Refactoring to this approach in an existing application would involve finding where you are creating records and calling this class instead, and maintaining that strategy moving forward.
Event Based Architecture
Some would disagree with the Rails convention of coupling business logic and CRUD altogether and propose an event-based architecture. According to the Single Responsibility Principle, none of the examples above really have one responsibility since they trigger the welcome email in one way or another. An event-based solution might look like the User model publishing a ‘User #1 Created Event’ to a stream and a process separate from Rails consuming that event stream and running code based on the events.

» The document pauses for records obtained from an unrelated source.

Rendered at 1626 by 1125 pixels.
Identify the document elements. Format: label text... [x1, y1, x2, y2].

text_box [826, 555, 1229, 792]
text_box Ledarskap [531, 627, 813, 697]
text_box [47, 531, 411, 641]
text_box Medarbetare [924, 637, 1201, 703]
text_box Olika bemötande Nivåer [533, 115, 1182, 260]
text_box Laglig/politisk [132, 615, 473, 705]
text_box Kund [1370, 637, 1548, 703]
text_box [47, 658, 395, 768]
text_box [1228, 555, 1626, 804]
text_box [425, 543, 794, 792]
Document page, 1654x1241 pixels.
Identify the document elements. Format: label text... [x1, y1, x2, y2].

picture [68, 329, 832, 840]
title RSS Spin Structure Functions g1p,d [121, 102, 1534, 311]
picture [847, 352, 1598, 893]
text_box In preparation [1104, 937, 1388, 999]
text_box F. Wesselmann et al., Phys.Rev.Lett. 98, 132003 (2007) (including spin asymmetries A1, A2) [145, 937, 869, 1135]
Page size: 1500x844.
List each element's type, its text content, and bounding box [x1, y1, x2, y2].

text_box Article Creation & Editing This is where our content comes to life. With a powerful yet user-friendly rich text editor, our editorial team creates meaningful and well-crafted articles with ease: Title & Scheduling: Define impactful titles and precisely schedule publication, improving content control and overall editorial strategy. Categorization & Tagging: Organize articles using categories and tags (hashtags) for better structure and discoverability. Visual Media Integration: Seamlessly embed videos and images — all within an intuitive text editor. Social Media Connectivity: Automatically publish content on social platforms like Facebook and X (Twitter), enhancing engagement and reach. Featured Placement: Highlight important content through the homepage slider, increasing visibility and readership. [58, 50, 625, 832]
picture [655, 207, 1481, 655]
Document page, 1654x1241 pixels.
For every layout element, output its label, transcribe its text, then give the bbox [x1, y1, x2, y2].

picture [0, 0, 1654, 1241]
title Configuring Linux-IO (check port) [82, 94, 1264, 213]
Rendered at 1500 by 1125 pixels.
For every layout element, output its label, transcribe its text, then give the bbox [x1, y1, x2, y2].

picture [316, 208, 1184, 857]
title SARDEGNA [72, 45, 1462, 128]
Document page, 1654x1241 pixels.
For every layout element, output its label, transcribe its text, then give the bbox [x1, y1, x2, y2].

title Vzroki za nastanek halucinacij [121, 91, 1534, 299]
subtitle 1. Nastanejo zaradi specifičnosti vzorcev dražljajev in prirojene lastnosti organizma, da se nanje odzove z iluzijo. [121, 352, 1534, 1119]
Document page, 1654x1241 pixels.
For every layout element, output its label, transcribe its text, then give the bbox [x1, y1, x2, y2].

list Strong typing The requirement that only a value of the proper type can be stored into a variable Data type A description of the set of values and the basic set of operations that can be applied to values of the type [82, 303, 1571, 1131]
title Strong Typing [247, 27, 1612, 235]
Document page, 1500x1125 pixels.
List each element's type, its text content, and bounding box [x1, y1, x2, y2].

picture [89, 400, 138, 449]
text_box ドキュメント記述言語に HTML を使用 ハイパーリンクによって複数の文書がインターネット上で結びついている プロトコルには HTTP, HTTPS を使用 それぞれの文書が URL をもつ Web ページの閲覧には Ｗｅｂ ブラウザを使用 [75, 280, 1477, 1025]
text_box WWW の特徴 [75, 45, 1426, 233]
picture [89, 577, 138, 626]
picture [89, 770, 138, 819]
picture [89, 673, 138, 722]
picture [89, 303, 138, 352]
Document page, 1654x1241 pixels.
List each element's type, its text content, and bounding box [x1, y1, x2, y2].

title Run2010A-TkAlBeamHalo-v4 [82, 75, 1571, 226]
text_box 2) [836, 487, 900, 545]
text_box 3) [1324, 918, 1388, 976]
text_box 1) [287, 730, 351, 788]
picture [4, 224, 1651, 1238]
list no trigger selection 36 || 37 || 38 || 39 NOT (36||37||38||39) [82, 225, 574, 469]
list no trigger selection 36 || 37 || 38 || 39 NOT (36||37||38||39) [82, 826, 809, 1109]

I’m not going to include an example here as I haven’t too many well-supported libraries in the Ruby ecosystem supporting event-based logic that would also be succinct enough to make a good example. It seems like the most likely choice moving forward will be something like the Socketry Async framework as the concept of Fibers becomes more fleshed out.
To wrap it up, I would make the argument that callbacks are fine when limited to 1 or 2 callbacks per model lifecycle but the increase in complexity as applications grow requires care to avoid the problems explained here.